=== TEXT FOR ANALYSIS ===

[Asterisk-Users] Fun with Echo
Rich Adamson
radamson at routers.com
Fri Jun 9 12:58:04 MST 2006
Steve Underwood wrote:
> Rich Adamson wrote:
>
>> Eric "ManxPower" Wieling wrote:
>>
>>> The number of taps the EC has to deal with is the delay on the PSTN
>>> side. I can't imagine echo is more than a few ms in modern TDM
>>> networks. This latency has NOTHING to do with VoIP latency, since
>>> the echo must be canceled BEFORE it gets to the VoIP side of things.
>>
>>
>> Not so sure about that.
>>
>> We've got four analog pstn lines from Alltel; three from one CO and a
>> fourth from a second CO (Centrex). Both CO's are relatively new
>> switches (last ten years), and both use some form of remote line
>> concentrator connected via fiber.
>>
>> When using the X100P (and later the TDM04b), Mark had to implement
>> echotraining=800 as the pstn line had not settled down in the first
>> 200 milliseconds to allow the EC to train. Seemed rather unusual at
>> the time, but he was actually logged into our system and played with
>> that delay (before it became a part of the code).

===

- REQUIRED ACTIONS -
A) How many analog PSTN lines from Alltel does the post on echo say the writer's site has?
B) From the post on echo, return the passage starting at the words "[Asterisk-Users] Fun with" and ending after "side of things.".

=== INFORMATION PROVIDED ===

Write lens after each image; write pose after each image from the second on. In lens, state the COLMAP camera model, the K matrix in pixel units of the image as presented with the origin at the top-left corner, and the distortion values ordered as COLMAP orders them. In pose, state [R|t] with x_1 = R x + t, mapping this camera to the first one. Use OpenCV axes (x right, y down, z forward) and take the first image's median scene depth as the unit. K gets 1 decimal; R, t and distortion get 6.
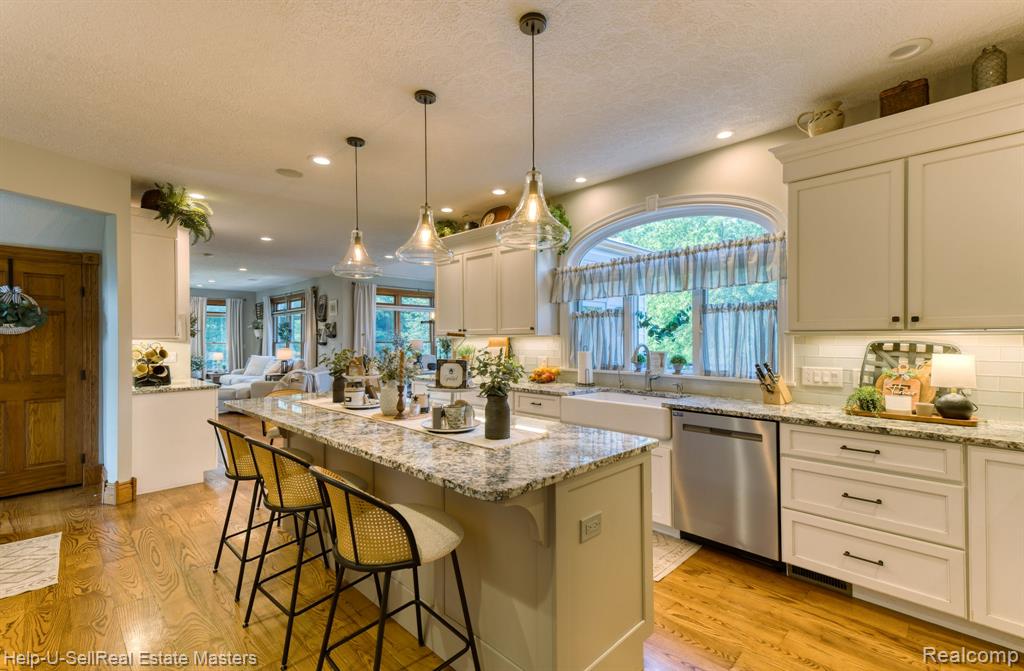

===

- YOUR WRITTEN ANSWERS -
A) Four analog PSTN lines.

B)
[Asterisk-Users] Fun with Echo
Rich Adamson
radamson at routers.com
Fri Jun 9 12:58:04 MST 2006
Steve Underwood wrote:
> Rich Adamson wrote:
>
>> Eric "ManxPower" Wieling wrote:
>>
>>> The number of taps the EC has to deal with is the delay on the PSTN
>>> side. I can't imagine echo is more than a few ms in modern TDM
>>> networks. This latency has NOTHING to do with VoIP latency, since
>>> the echo must be canceled BEFORE it gets to the VoIP side of things.